Échanges gazeux chez les végétaux

  1. Stomates
  2. Ouverture des stomates
  3. Fermeture des stomates
  4. Adaptations
    1. Fixation en C4
    2. Plantes de type CAM
  5. Sites intéressants

1. Stomates

Les stomates comprennent deux cellules de garde, appelées aussi cellules stomatiques, et un ostiole. La paroi des cellules de garde n'est pas uniforme. Elle est plus épaisse du côté de l'ostiole. Les extrémités des 2 cellules sont reliées. À l'intérieur des cellules de garde on trouve des microfibrilles à orientation radiale.

2. Ouverture des stomates

Lorsque l'eau pénètre dans les cellules de garde, la paroi épaisse résiste à la pression. La poussée de l'eau s'exerce donc du côté mince. Les microfibrilles tirent sur la paroi épaisse provoquant l'ouverture de l'ostiole.

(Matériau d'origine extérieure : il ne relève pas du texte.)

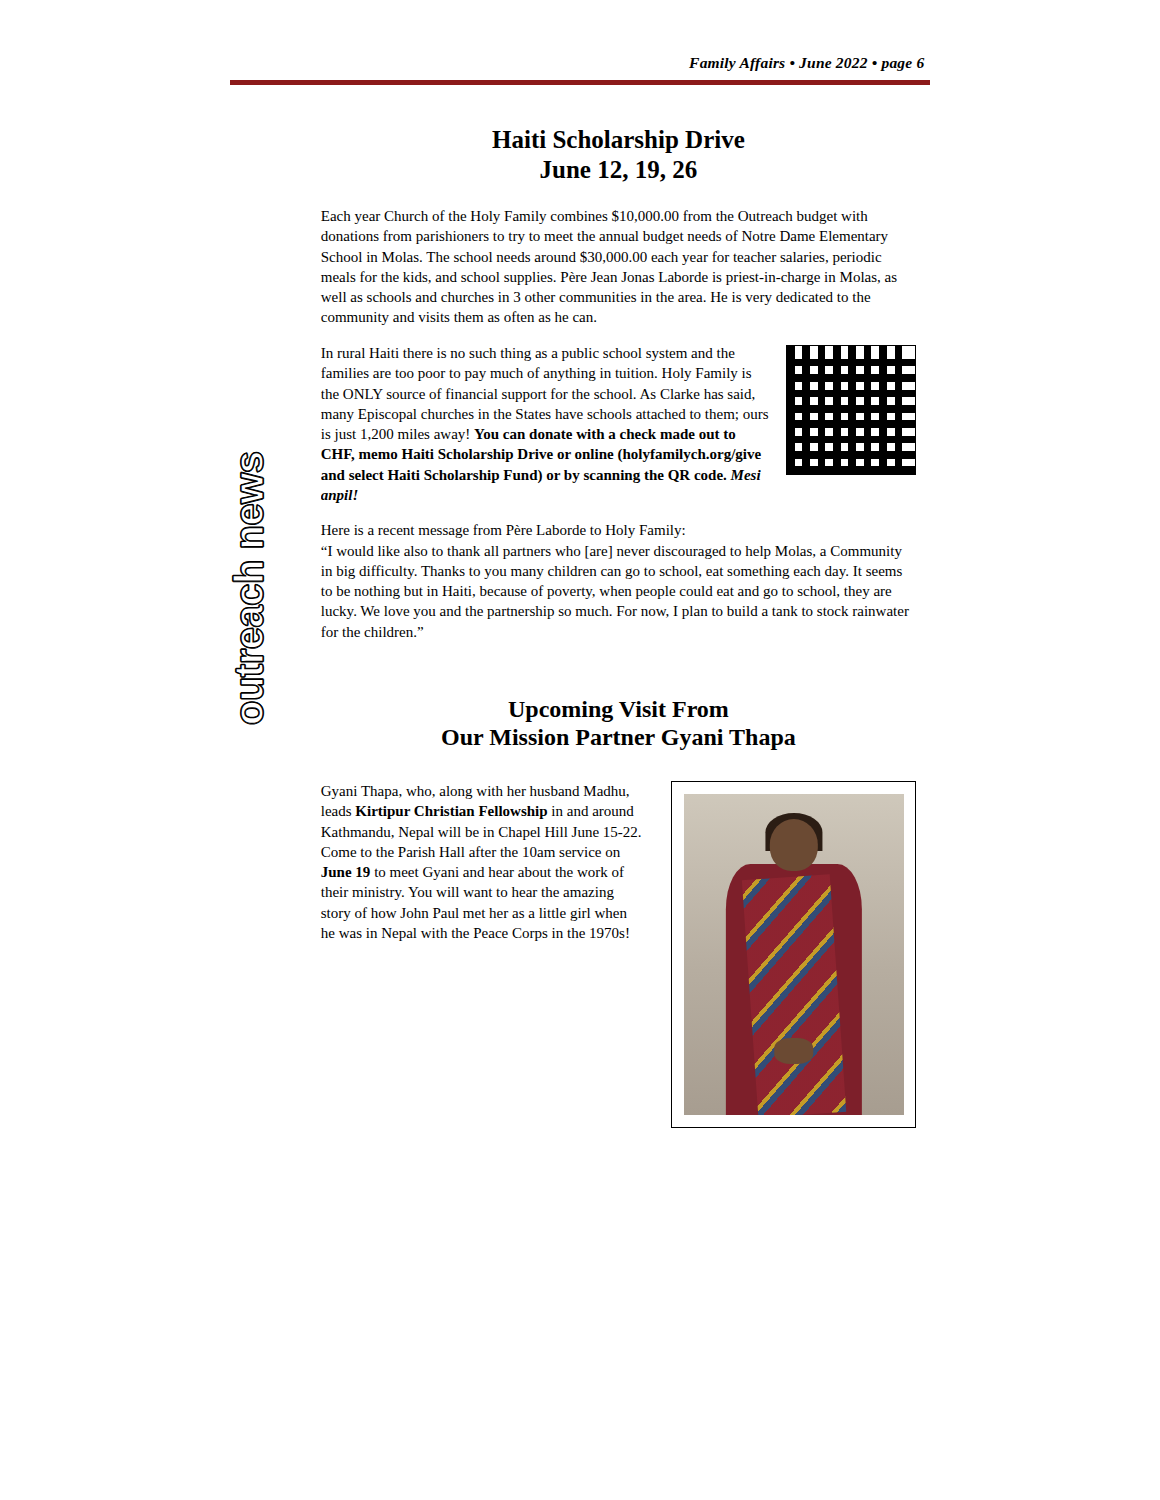Family Affairs • June 2022 • page 6
outreach news
Haiti Scholarship Drive
June 12, 19, 26
Each year Church of the Holy Family combines $10,000.00 from the Outreach budget with donations from parishioners to try to meet the annual budget needs of Notre Dame Elementary School in Molas. The school needs around $30,000.00 each year for teacher salaries, periodic meals for the kids, and school supplies. Père Jean Jonas Laborde is priest-in-charge in Molas, as well as schools and churches in 3 other communities in the area. He is very dedicated to the community and visits them as often as he can.
In rural Haiti there is no such thing as a public school system and the families are too poor to pay much of anything in tuition. Holy Family is the ONLY source of financial support for the school. As Clarke has said, many Episcopal churches in the States have schools attached to them; ours is just 1,200 miles away! You can donate with a check made out to CHF, memo Haiti Scholarship Drive or online (holyfamilych.org/give and select Haiti Scholarship Fund) or by scanning the QR code. Mesi anpil!
Here is a recent message from Père Laborde to Holy Family:
“I would like also to thank all partners who [are] never discouraged to help Molas, a Community in big difficulty. Thanks to you many children can go to school, eat something each day. It seems to be nothing but in Haiti, because of poverty, when people could eat and go to school, they are lucky. We love you and the partnership so much. For now, I plan to build a tank to stock rainwater for the children.”
Upcoming Visit From
Our Mission Partner Gyani Thapa
Gyani Thapa, who, along with her husband Madhu, leads Kirtipur Christian Fellowship in and around Kathmandu, Nepal will be in Chapel Hill June 15-22. Come to the Parish Hall after the 10am service on June 19 to meet Gyani and hear about the work of their ministry. You will want to hear the amazing story of how John Paul met her as a little girl when he was in Nepal with the Peace Corps in the 1970s!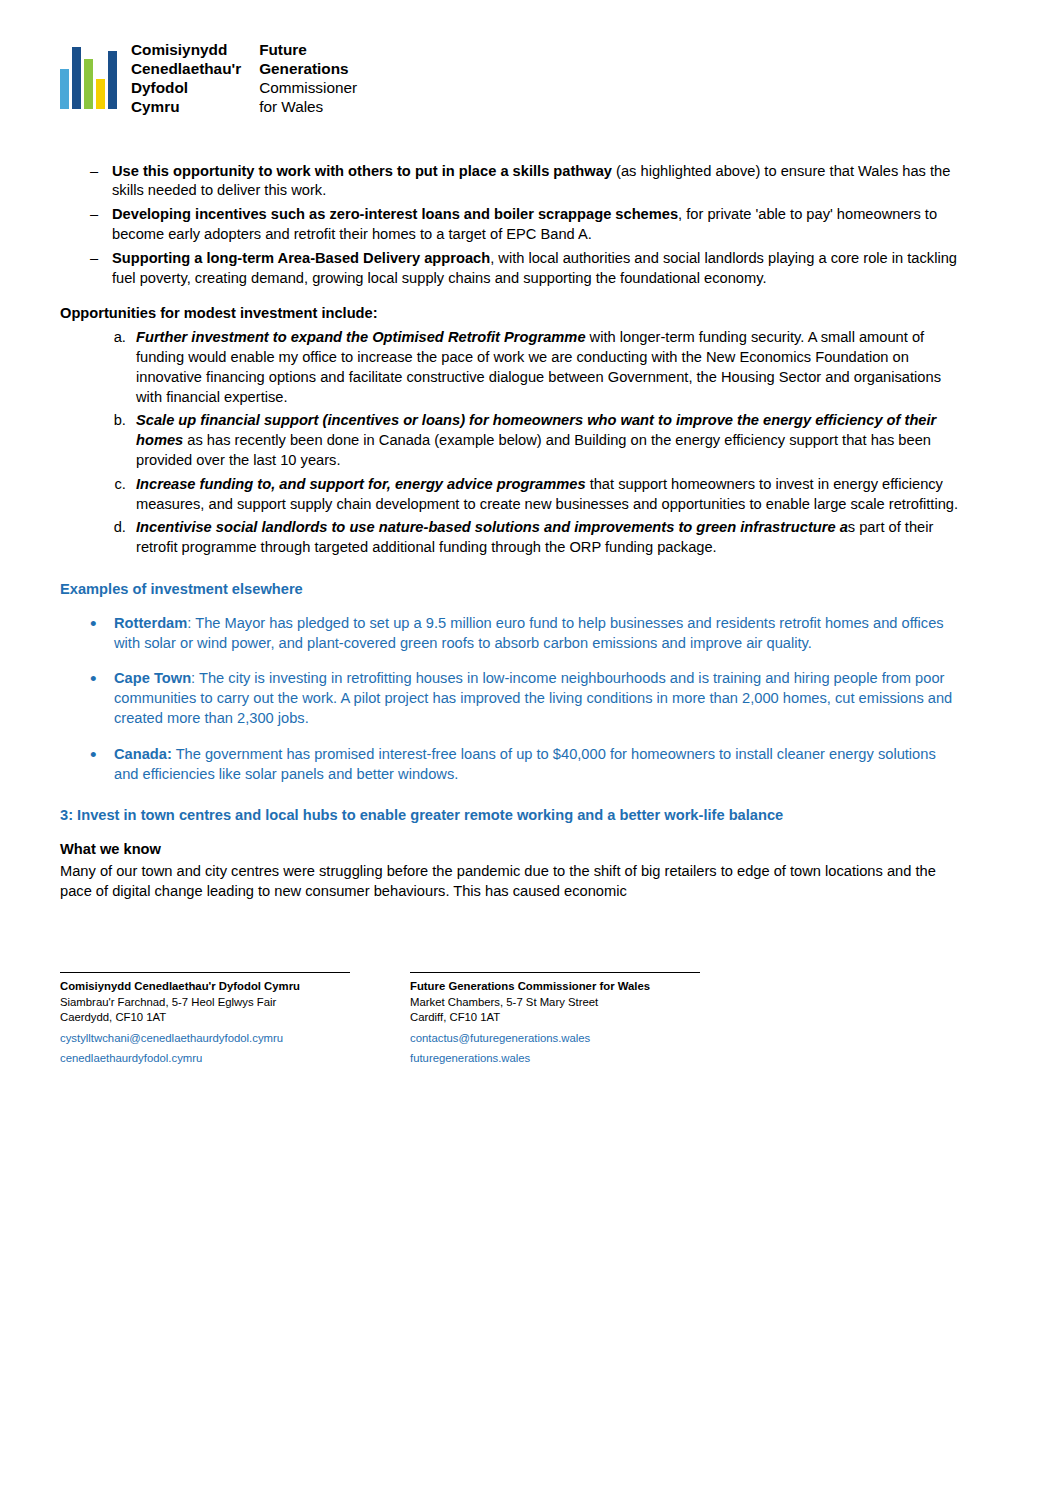Comisiynydd
Cenedlaethau'r
Dyfodol
Cymru
Future
Generations
Commissioner
for Wales
Use this opportunity to work with others to put in place a skills pathway (as highlighted above) to ensure that Wales has the skills needed to deliver this work.
Developing incentives such as zero-interest loans and boiler scrappage schemes, for private 'able to pay' homeowners to become early adopters and retrofit their homes to a target of EPC Band A.
Supporting a long-term Area-Based Delivery approach, with local authorities and social landlords playing a core role in tackling fuel poverty, creating demand, growing local supply chains and supporting the foundational economy.
Opportunities for modest investment include:
Further investment to expand the Optimised Retrofit Programme with longer-term funding security. A small amount of funding would enable my office to increase the pace of work we are conducting with the New Economics Foundation on innovative financing options and facilitate constructive dialogue between Government, the Housing Sector and organisations with financial expertise.
Scale up financial support (incentives or loans) for homeowners who want to improve the energy efficiency of their homes as has recently been done in Canada (example below) and Building on the energy efficiency support that has been provided over the last 10 years.
Increase funding to, and support for, energy advice programmes that support homeowners to invest in energy efficiency measures, and support supply chain development to create new businesses and opportunities to enable large scale retrofitting.
Incentivise social landlords to use nature-based solutions and improvements to green infrastructure as part of their retrofit programme through targeted additional funding through the ORP funding package.
Examples of investment elsewhere
Rotterdam: The Mayor has pledged to set up a 9.5 million euro fund to help businesses and residents retrofit homes and offices with solar or wind power, and plant-covered green roofs to absorb carbon emissions and improve air quality.
Cape Town: The city is investing in retrofitting houses in low-income neighbourhoods and is training and hiring people from poor communities to carry out the work. A pilot project has improved the living conditions in more than 2,000 homes, cut emissions and created more than 2,300 jobs.
Canada: The government has promised interest-free loans of up to $40,000 for homeowners to install cleaner energy solutions and efficiencies like solar panels and better windows.
3: Invest in town centres and local hubs to enable greater remote working and a better work-life balance
What we know
Many of our town and city centres were struggling before the pandemic due to the shift of big retailers to edge of town locations and the pace of digital change leading to new consumer behaviours. This has caused economic
Comisiynydd Cenedlaethau'r Dyfodol Cymru
Siambrau'r Farchnad, 5-7 Heol Eglwys Fair
Caerdydd, CF10 1AT
cystylltwchani@cenedlaethaurdyfodol.cymru
cenedlaethaurdyfodol.cymru
Future Generations Commissioner for Wales
Market Chambers, 5-7 St Mary Street
Cardiff, CF10 1AT
contactus@futuregenerations.wales
futuregenerations.wales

Le contrôle de l'ouverture est basé sur la concentration de K+ dans les cellules stomatiques. Lorsque le K+ traverse la membrane le potentiel hydrique se trouve changé et l'eau traverse à son tour.

Le flux d'ions K+ est contrôlé par les pompes à protons grâce au transport actif. Lorsque les pompes envoient les H+ hors de la cellule, le potentiel de membrane devient plus négatif du côté interne. Les K+ des cellules voisines entrent alors dans les stomates en passant par des canaux spécifiques nommés perméases. L'eau suit à son tour.

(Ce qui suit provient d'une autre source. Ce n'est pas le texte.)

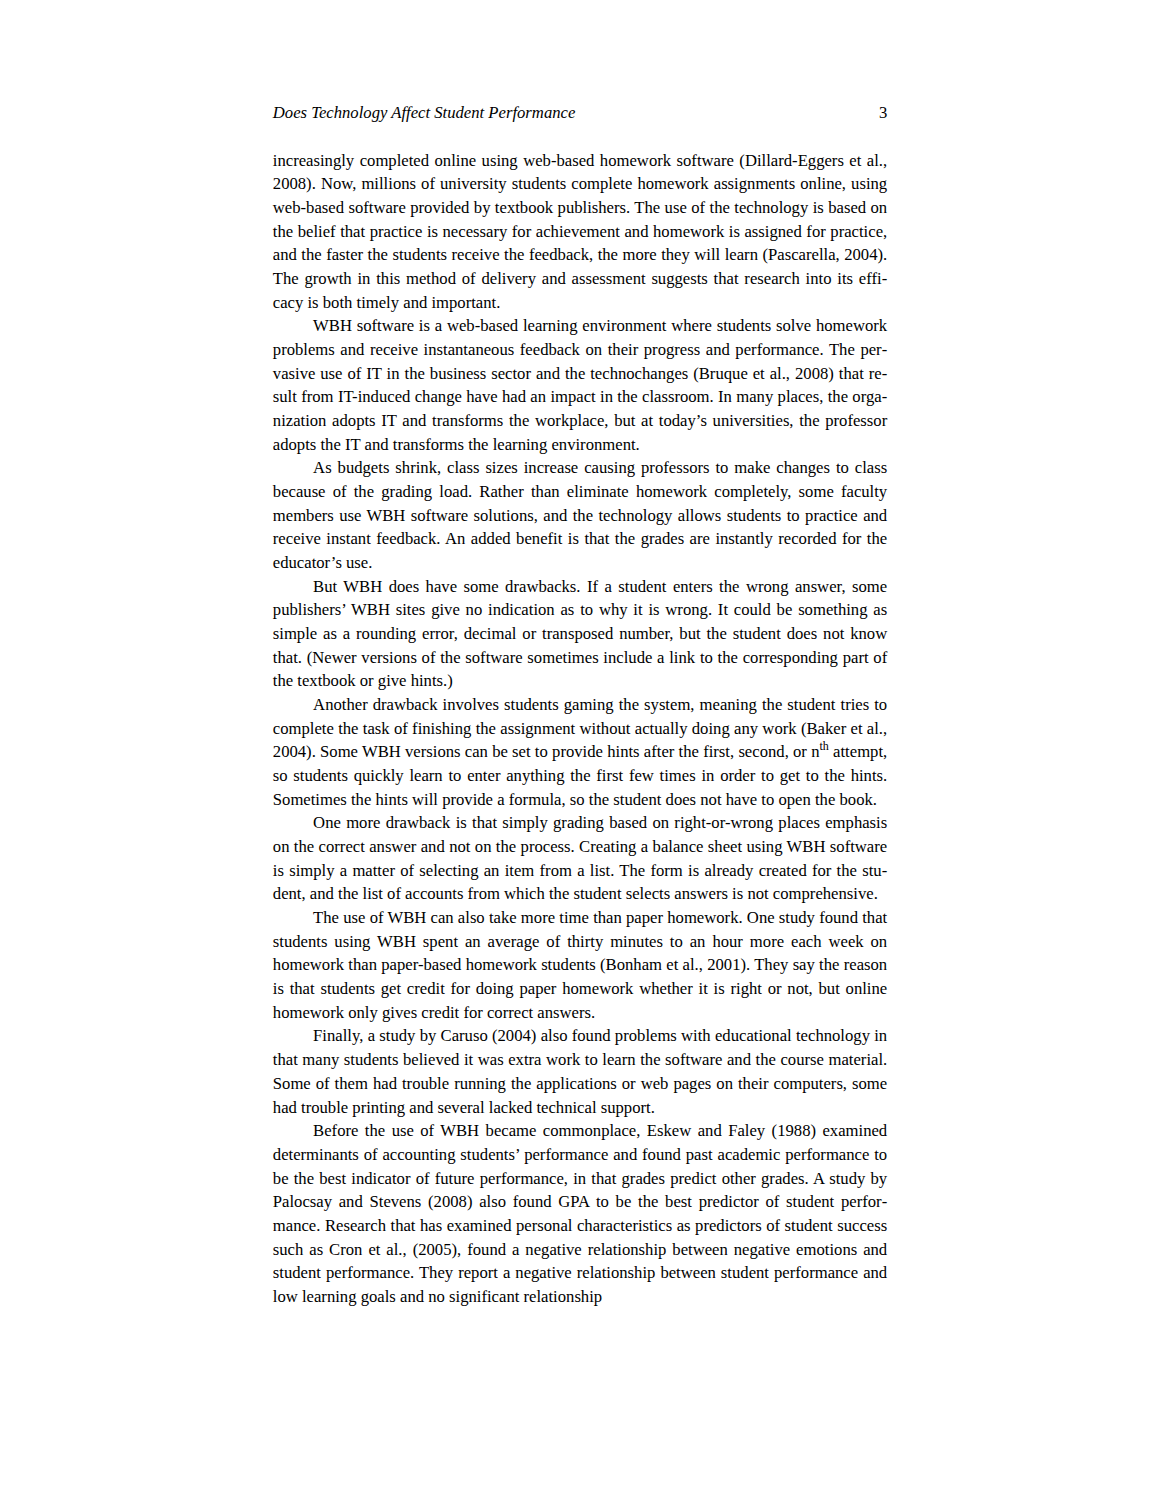Does Technology Affect Student Performance 3
increasingly completed online using web-based homework software (Dillard-Eggers et al., 2008). Now, millions of university students complete homework assignments online, using web-based software provided by textbook publishers. The use of the technology is based on the belief that practice is necessary for achievement and homework is assigned for practice, and the faster the students receive the feedback, the more they will learn (Pascarella, 2004). The growth in this method of delivery and assessment suggests that research into its efficacy is both timely and important.
WBH software is a web-based learning environment where students solve homework problems and receive instantaneous feedback on their progress and performance. The pervasive use of IT in the business sector and the technochanges (Bruque et al., 2008) that result from IT-induced change have had an impact in the classroom. In many places, the organization adopts IT and transforms the workplace, but at today’s universities, the professor adopts the IT and transforms the learning environment.
As budgets shrink, class sizes increase causing professors to make changes to class because of the grading load. Rather than eliminate homework completely, some faculty members use WBH software solutions, and the technology allows students to practice and receive instant feedback. An added benefit is that the grades are instantly recorded for the educator’s use.
But WBH does have some drawbacks. If a student enters the wrong answer, some publishers’ WBH sites give no indication as to why it is wrong. It could be something as simple as a rounding error, decimal or transposed number, but the student does not know that. (Newer versions of the software sometimes include a link to the corresponding part of the textbook or give hints.)
Another drawback involves students gaming the system, meaning the student tries to complete the task of finishing the assignment without actually doing any work (Baker et al., 2004). Some WBH versions can be set to provide hints after the first, second, or nth attempt, so students quickly learn to enter anything the first few times in order to get to the hints. Sometimes the hints will provide a formula, so the student does not have to open the book.
One more drawback is that simply grading based on right-or-wrong places emphasis on the correct answer and not on the process. Creating a balance sheet using WBH software is simply a matter of selecting an item from a list. The form is already created for the student, and the list of accounts from which the student selects answers is not comprehensive.
The use of WBH can also take more time than paper homework. One study found that students using WBH spent an average of thirty minutes to an hour more each week on homework than paper-based homework students (Bonham et al., 2001). They say the reason is that students get credit for doing paper homework whether it is right or not, but online homework only gives credit for correct answers.
Finally, a study by Caruso (2004) also found problems with educational technology in that many students believed it was extra work to learn the software and the course material. Some of them had trouble running the applications or web pages on their computers, some had trouble printing and several lacked technical support.
Before the use of WBH became commonplace, Eskew and Faley (1988) examined determinants of accounting students’ performance and found past academic performance to be the best indicator of future performance, in that grades predict other grades. A study by Palocsay and Stevens (2008) also found GPA to be the best predictor of student performance. Research that has examined personal characteristics as predictors of student success such as Cron et al., (2005), found a negative relationship between negative emotions and student performance. They report a negative relationship between student performance and low learning goals and no significant relationship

La lumière de même que la diminution de CO2 dans les lacunes stimulent l'ouverture des stomates.

 

 

Figure 1: Structure et fonctionnement d'un stomate.

3. Fermeture des stomates par l'action de l'ABA (acide abscissique)

L'ABA induit une sortie des ions K+ et Cl- ce qui entraîne également une sortie d'eau des cellules de garde. Le stomate se ferme.

4. Adaptations

Comme nous l'avons vu précédemment, une température élevée stimule la fermeture des stomates. Ce faisant, la concentration de CO2 dans la feuille diminue, ce qui, normalement, enclenche la photorespiration et diminue le rendement de la photosynthèse. . Certaines plantes des milieux chauds auraient donc beaucoup de difficulté à survivre si ce n'était d'une adpatation leur permettant de fixer le CO2 la nuit. Il existe deux types d'adaptations: les plantes de type C4 et les plantes CAM.

A) Fixation en C4

On trouve dans ce groupe certaines Graminées, la canne à sucre et le maïs. Les plantes de type C4 ont d'abord évolué sous les tropiques et sont particulièrement bien adaptées aux conditions de forte luminosité, de hautes températures et de sécheresse. Chez ces plantes, le faisceau conducteur est entouré de cellules formant la gaine fasciculaire. Ces cellules sont reliées, par des plasmodesmes, aux cellules du mésophylle. De plus, elles possèdent une enzyme, la PEP carboxylase, capable de fixer le CO2 même lorsque celui-ci est en très petite quantité. Pour éviter l'évapotranspiration, ces plantes ferment leurs stomates le jour. À ce moment, la concentration de CO2 diminue dans la feuille. Les cellules du mésophylle fixent le CO2 au phosphoénolpyruvate (PEP) pour former un produit à 4 carbones (d'où le nom de C4), soit l'oxaloacétate. Une fois produit, l'oxaloacétate se dirige dans un chloroplaste de la même cellule où il sera transformé en malate. Ce dernier quitte ensuite la cellule du mésophylle pour se diriger dans une cellule de la gaine fasciculaire où il sera décarboxylé (libération du CO2) et transformé en pyruvate. Ce dernier retournera dans la cellule du mésophylle et sera à nouveau transformé en PEP. Le CO2 libéré se dirigera dans un chloroplaste pour être fixé par le cycle de Calvin.

Plantes C4

Figure 2: Exemples de plantes de type C4.

feuille C4

Figure 3: Fixation du CO2 dans une feuille d'une plante de type C4.

B) Plantes de type CAM

Le nom CAM (Crassulacean acid metabolism) vient du fait que cette voie métabolique a d'abord été trouvée chez les Crassulacées. Ces plantes sont adaptées à une vie en milieu aride. Elles possèdent une cuticule épaisse qui prévient la déshydratation. Outre cette adaptation, elles ferment leurs stomates le jour et les ouvrent la nuit. Conséquemment, le CO2 est fixé la nuit et utilisé le jour dans la photosynthèse. Alors que pour les plantes de type C4, les processus de fixation et de photosynthèse se faisaient à des endroits différents, les plantes CAM répartissent ces étapes dans le temps (nuit et jour), mais elles ont lieu dans la même cellule.

Plantes CAM

Figure 4: Exemples de plantes CAM.

Feuille CAM

Figure 5: Fixation du CO2 dans une plante de type CAM.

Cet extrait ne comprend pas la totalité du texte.